Chapter 6: What This Means for Software Developers
So what should an application software developer do about AGP? There are
two possibilities: 1) Do nothing, or 2) Optimize for AGP. For both cases,
the big benefit of AGP is more and larger textures for 3D graphics realism
without loss of real-time performance. Today's applications usually must
limit themselves to less than 2 MBytes of textures at any time with
graphics hardware controllers. AGP will change that, assuming the
application includes the scalability of high-end texture content. Furthermore, any
existing applications as well as new applications written without special
efforts for AGP will run faster on AGP systems.
True AGP-compliant hardware can actually make applications simpler. But PC hardware with
AGP will come in three flavors, and software will probably want to support all three:
Type 1: This hardware has an AGP interface, but does not exploit its AGP texturing
features. It just transfers data faster than a PCI device could. It probably does not
exploit the pipelining capability or sideband addressing.

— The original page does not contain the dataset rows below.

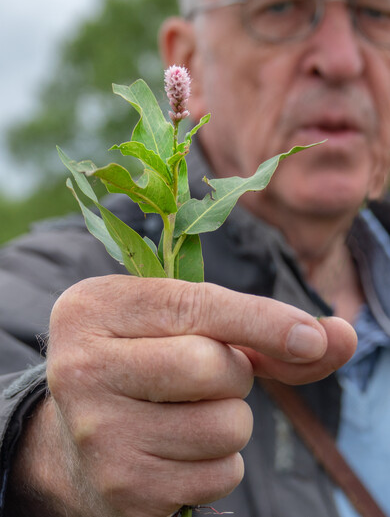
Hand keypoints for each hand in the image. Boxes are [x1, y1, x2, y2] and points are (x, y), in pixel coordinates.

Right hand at [15, 275, 356, 516]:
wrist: (82, 430)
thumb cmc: (147, 360)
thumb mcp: (183, 327)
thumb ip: (261, 330)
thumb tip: (340, 337)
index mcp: (94, 308)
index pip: (193, 307)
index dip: (261, 320)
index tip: (313, 337)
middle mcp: (81, 366)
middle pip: (213, 368)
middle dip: (234, 371)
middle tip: (206, 372)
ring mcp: (97, 431)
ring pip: (224, 425)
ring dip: (229, 417)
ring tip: (186, 410)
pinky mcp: (121, 487)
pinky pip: (218, 473)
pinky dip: (218, 459)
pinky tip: (178, 447)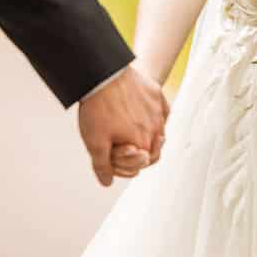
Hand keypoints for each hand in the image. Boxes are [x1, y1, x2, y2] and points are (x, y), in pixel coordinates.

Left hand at [78, 64, 168, 186]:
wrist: (102, 74)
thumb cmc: (98, 108)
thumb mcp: (94, 142)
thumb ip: (102, 166)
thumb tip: (107, 182)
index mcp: (143, 143)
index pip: (143, 164)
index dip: (127, 165)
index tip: (113, 156)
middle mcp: (156, 128)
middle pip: (154, 149)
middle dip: (139, 152)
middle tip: (122, 145)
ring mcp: (158, 110)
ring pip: (159, 130)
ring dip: (147, 135)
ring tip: (129, 129)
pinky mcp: (156, 94)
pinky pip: (161, 111)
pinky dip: (154, 117)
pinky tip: (140, 113)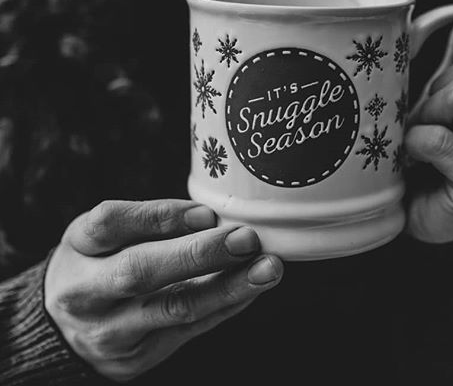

Type 2: This hardware renders textures from AGP memory, thus the application does
not need to swap textures into local memory. The hardware may or may not be able to
texture from local memory also. It may perform faster when not texturing from local memory,
due to conflicts for access to local memory for pixel writes, screen refresh, texel
reads, and Z-values.
Type 3: This hardware runs best when concurrently exploiting both local memory
and AGP memory for texturing. Frequently-used textures or smaller textures would best
reside in local memory, while larger less-frequently used textures should reside in system memory.
Thus the bandwidth drain on main memory is minimized, reducing conflicts between the
CPU and graphics controller.
DOS Applications
Of course direct memory execution of textures requires the GART, because of
the virtual addressing scheme used in today's operating systems. But for
applications running under yesterday's operating systems (e.g., DOS) without
virtual addressing, the GART serves no purpose. Old applications running
under DOS will see the benefit of faster AGP speed, but will require some
driver work to turn on the graphics controller's ability to directly access
textures in system memory .
Windows* Applications
Unmodified Windows* applications can benefit from AGP, because the OS and
DirectDraw* have changed slightly to support it by default. For details see
the Microsoft Web site on AGP.
For current hardware implementations, the OS will make AGP memory (like
other video memory) non-cacheable, so that there is no coherency problem
between the CPU caches and the data that the graphics controller uses.
Otherwise, graphics controller accesses to AGP memory would require "snooping"
the CPU caches, which would cause delays in execution in some cases. CPU
reads from uncached memory are slow, so algorithms should avoid CPU reads from
AGP main memory as well as from graphics local memory.
Note that in Pentium II processor-based systems, this non-cached graphics memory
will be marked by the OS as "Write Combining" (WC), which gets
significantly faster CPU write-access than straight "Uncacheable" (UC). WC
memory areas let the CPU "combine" multiple discrete writes into a
burst-write on the memory bus when the bus is available, using dedicated
write-buffers built-in to the chip. Except for the faster speed, WC should
remain transparent to applications. While the CPU read-access speed is no
faster for WC than UC, the use of UC memory will cause Pentium II
processors to serialize execution, which will probably slow the execution
significantly. The fact that multiple writes can get combined
together before getting outside the CPU can have some impact on
hardware device drivers, which may depend on multiple sequential writes to
the same location, and "strong ordering" of memory writes.
Default DirectDraw Memory Allocations
Unless the application specifically requests otherwise, Microsoft
DirectDraw will by default allocate memory for textures in the
following order:
What if the graphics controller cannot texture from AGP memory? Well, in this situation
DirectDraw can be prevented from allocating any non-local video memory for
texturing. The graphics controller driver reports its capabilities to the OS and
DirectDraw, and if the graphics controller cannot directly access system memory, then
DirectDraw will allocate only local video memory and system memory to the application.
Similarly, if the graphics chip cannot texture from local video memory, DirectDraw will
not allocate any textures locally.
If it could not fit all textures into the AGP memory which DirectDraw
agreed to allocate, then the application must eventually copy some more
textures from the disk into AGP memory. Very realistic flight simulators or
other applications using large amounts of textures may need to stream
textures from disk or network into AGP memory, no matter how much memory
DirectDraw gave them.
The application may benefit from using MIP-maps with AGP, as MIP-maps
(pre-filtered multi-resolution texture maps) tend to increase the
"locality" of memory access during texturing. That is, the lower-resolution
version fits into a small area of system memory, and as the graphics chip puts
the texture on an object far from the viewpoint, it accesses that
sub-sampled version of texture all within a small memory region. Without
MIP-mapping, the chip must skip over many bytes of the single-resolution
larger texture to find the right texel for each pixel - so memory addresses
jump in large increments, and the memory bandwidth is lowered.